━━ Material shown ━━

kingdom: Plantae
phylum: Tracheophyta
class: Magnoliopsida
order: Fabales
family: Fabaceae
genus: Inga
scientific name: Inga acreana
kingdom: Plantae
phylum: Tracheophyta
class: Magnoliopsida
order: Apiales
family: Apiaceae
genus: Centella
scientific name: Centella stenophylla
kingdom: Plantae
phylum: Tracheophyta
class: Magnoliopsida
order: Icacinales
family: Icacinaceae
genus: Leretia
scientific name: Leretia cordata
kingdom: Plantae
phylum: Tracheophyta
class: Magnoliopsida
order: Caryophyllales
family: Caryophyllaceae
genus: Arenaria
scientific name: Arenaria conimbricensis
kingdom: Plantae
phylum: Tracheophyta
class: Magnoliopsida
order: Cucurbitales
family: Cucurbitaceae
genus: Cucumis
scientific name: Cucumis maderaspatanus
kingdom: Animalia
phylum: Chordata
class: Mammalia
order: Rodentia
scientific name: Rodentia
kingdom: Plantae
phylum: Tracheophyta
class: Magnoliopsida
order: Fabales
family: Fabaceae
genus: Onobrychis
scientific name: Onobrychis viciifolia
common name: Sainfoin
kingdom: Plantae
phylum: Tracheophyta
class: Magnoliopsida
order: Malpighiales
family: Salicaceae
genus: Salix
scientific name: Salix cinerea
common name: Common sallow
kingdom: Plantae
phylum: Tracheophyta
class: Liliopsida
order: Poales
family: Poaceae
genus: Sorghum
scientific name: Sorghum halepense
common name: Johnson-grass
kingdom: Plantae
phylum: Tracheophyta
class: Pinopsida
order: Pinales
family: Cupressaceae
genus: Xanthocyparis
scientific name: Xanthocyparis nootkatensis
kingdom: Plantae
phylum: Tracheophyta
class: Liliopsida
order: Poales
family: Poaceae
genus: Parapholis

━━━

▶ **What this task involves**
Rewrite the listing above with every "common name" changed to "vernacular name", keeping everything else the same.

▶ **Solved problem**
kingdom: Plantae
phylum: Tracheophyta
class: Magnoliopsida
order: Fabales
family: Fabaceae
genus: Inga
scientific name: Inga acreana
kingdom: Plantae
phylum: Tracheophyta
class: Magnoliopsida
order: Apiales
family: Apiaceae
genus: Centella
scientific name: Centella stenophylla
kingdom: Plantae
phylum: Tracheophyta
class: Magnoliopsida
order: Icacinales
family: Icacinaceae
genus: Leretia
scientific name: Leretia cordata
kingdom: Plantae
phylum: Tracheophyta
class: Magnoliopsida
order: Caryophyllales
family: Caryophyllaceae
genus: Arenaria
scientific name: Arenaria conimbricensis
kingdom: Plantae
phylum: Tracheophyta
class: Magnoliopsida
order: Cucurbitales
family: Cucurbitaceae
genus: Cucumis
scientific name: Cucumis maderaspatanus
kingdom: Animalia
phylum: Chordata
class: Mammalia
order: Rodentia
scientific name: Rodentia
kingdom: Plantae
phylum: Tracheophyta
class: Magnoliopsida
order: Fabales
family: Fabaceae
genus: Onobrychis
scientific name: Onobrychis viciifolia
vernacular name: Sainfoin
kingdom: Plantae
phylum: Tracheophyta
class: Magnoliopsida
order: Malpighiales
family: Salicaceae
genus: Salix
scientific name: Salix cinerea
vernacular name: Common sallow
kingdom: Plantae
phylum: Tracheophyta
class: Liliopsida
order: Poales
family: Poaceae
genus: Sorghum
scientific name: Sorghum halepense
vernacular name: Johnson-grass
kingdom: Plantae
phylum: Tracheophyta
class: Pinopsida
order: Pinales
family: Cupressaceae
genus: Xanthocyparis
scientific name: Xanthocyparis nootkatensis
kingdom: Plantae
phylum: Tracheophyta
class: Liliopsida
order: Poales
family: Poaceae
genus: Parapholis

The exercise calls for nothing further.